-- START Extracted entries --

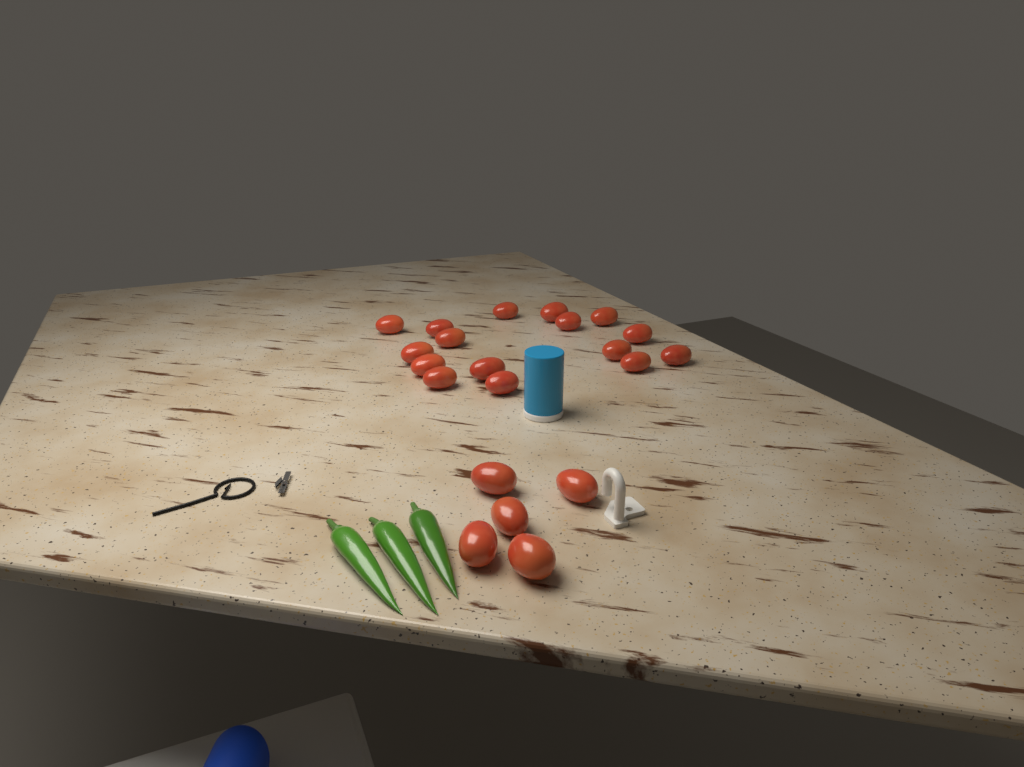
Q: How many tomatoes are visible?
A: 21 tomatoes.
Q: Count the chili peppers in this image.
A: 3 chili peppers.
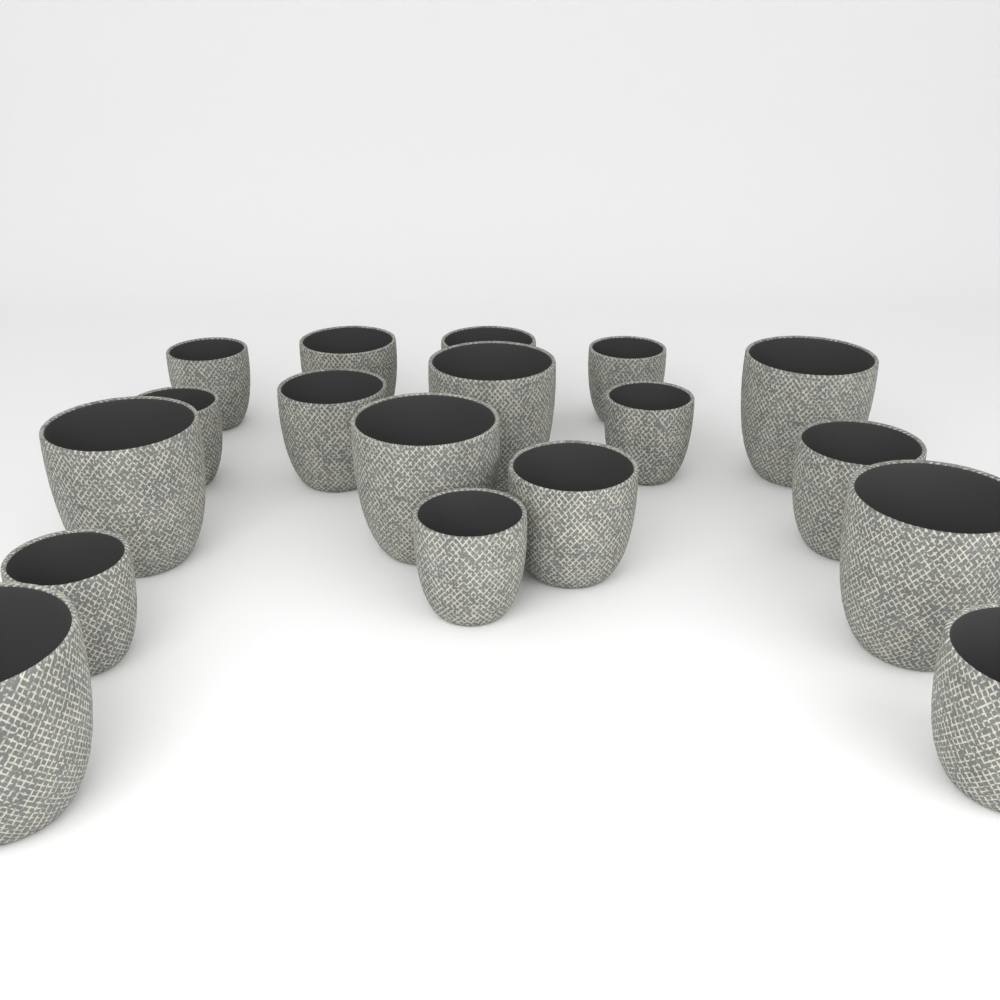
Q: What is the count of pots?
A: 18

-- END Extracted entries --

Problem description
Copy the listing with every "tomatoes" changed to "cherry tomatoes" and everything else unchanged, leaving out the pictures.

Result
Q: How many cherry tomatoes are visible?
A: 21 cherry tomatoes.
Q: Count the chili peppers in this image.
A: 3 chili peppers.
Q: What is the count of pots?
A: 18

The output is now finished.